### What to work on
Please print every record exactly as it stands, leaving out the pictures.

### Extracted records
• • • • •

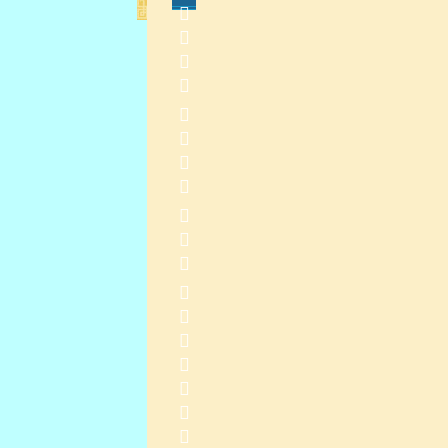
                 
    
2015-3-2 14:45:16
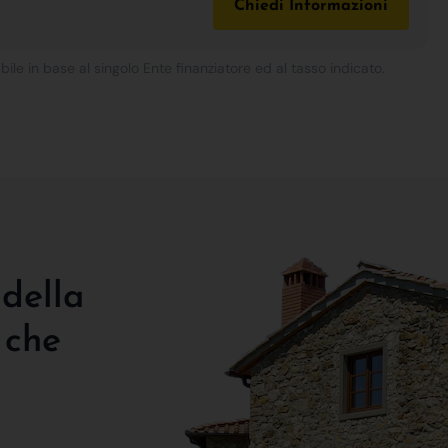
Chiedi Informazioni
bile in base al singolo Ente finanziatore ed al tasso indicato.
 della
 che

• • • • •

### Solution to the problem
                 
    
2015-3-2 14:45:16
Chiedi Informazioni
bile in base al singolo Ente finanziatore ed al tasso indicato.
 della
 che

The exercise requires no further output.